After a jury found him guilty on two of three counts of rape in his second trial, in which the Church of Scientology played a significant part, “That ’70s Show” star Danny Masterson was led out of the courtroom in handcuffs on Wednesday. He faces a prison sentence of 30 years to life.

Masterson’s wife, actor and model Bijou Phillips, who had sat stony-faced throughout both trials, gasped when the conviction was pronounced and sobbed as he was brought into custody.

After debating for seven days over two weeks, the jury of five men and seven women came to their decision. On the third count, which claimed Masterson had sexually assaulted a previous girlfriend, they were unable to reach a decision. The verdict had received an 8-4 vote in favor.

Masterson, 47, will remain behind bars until his sentence is rendered. The judge instructed Masterson and his attorneys to return to court on August 4 for a hearing even though no sentence date has yet been scheduled.

“I am experiencing a complex array of emotions — relief, exhaustion, strength, and sadness — knowing that my abuser, Danny Masterson, will face accountability for his criminal behavior,” said one of the women, who Masterson knew as a fellow churchgoer and was found guilty of raping at his home in 2003.

In the statement, a second woman, a former girlfriend whose count caused the jury to reach a deadlock, said: “While I’m encouraged that Danny Masterson will face some criminal punishment, I am devastated that he has dodged criminal accountability for his heinous conduct against me.”

Masterson’s representative declined to comment, although it is almost expected that his attorneys will file an appeal.

Prosecutors retried Masterson in December after a mistrial due to a hung jury. They claimed that between 2001 and 2003, he brutally raped three women in his Hollywood Hills home. They informed the jury that he had spiked the women’s drinks in order to rape them. All three women were members of the church at the time, and they claimed he utilized his status there to evade punishment for many years.

The three women bravely came forward and revealed their stories, and for that, we are grateful, said Los Angeles County District Attorney George Gascón in a statement following the verdict on Wednesday. “Their resilience and bravery have inspired us all.”

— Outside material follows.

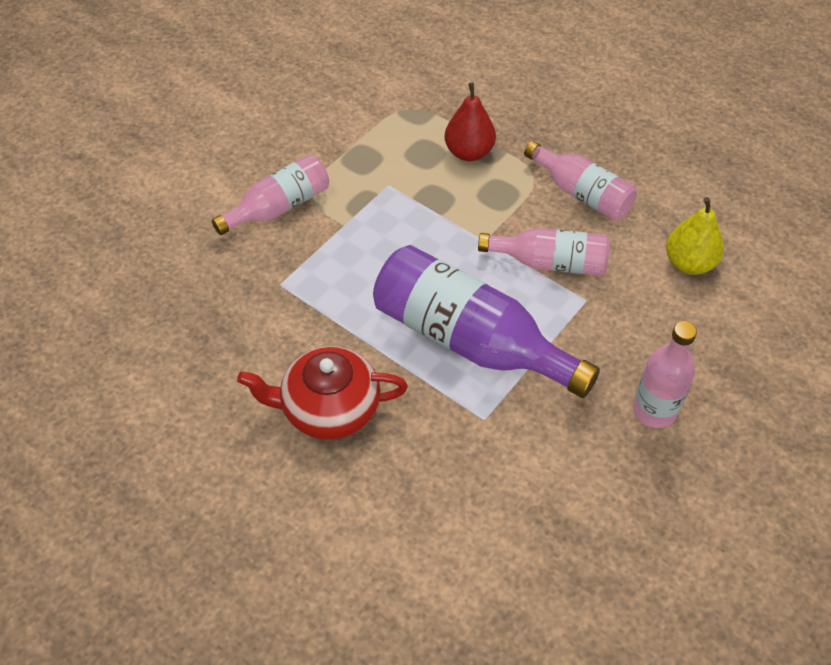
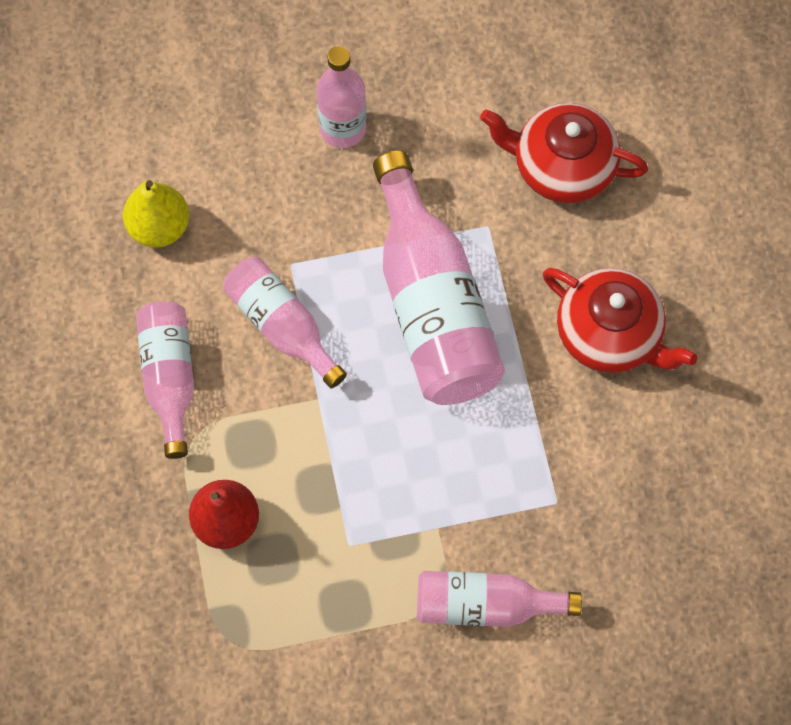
camera: 140 degrees left, 15 degrees up
(469, 340) = (432, 305): purple bottle -> pink bottle
(472, 505) = (562, 166): none -> red teapot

No witnesses were cited by Masterson’s attorneys, and he declined to testify. The defense asserted that the acts were consensual and worked to undermine the women’s accounts by calling attention to changes and contradictions that they claimed indicated collaboration between the parties.

In his closing argument, defense counsel Philip Cohen reminded the jury of their instructions and said, “You should consider not believing anything the witness says if you find that a witness in this case intentionally lied about something.

In the first trial, the Church of Scientology had a major impact; but, in the second trial, it may have been even more influential. Judge Charlaine F. Olmedo permitted expert testimony on church policy from a former member of the leadership of Scientology who has since become a well-known adversary.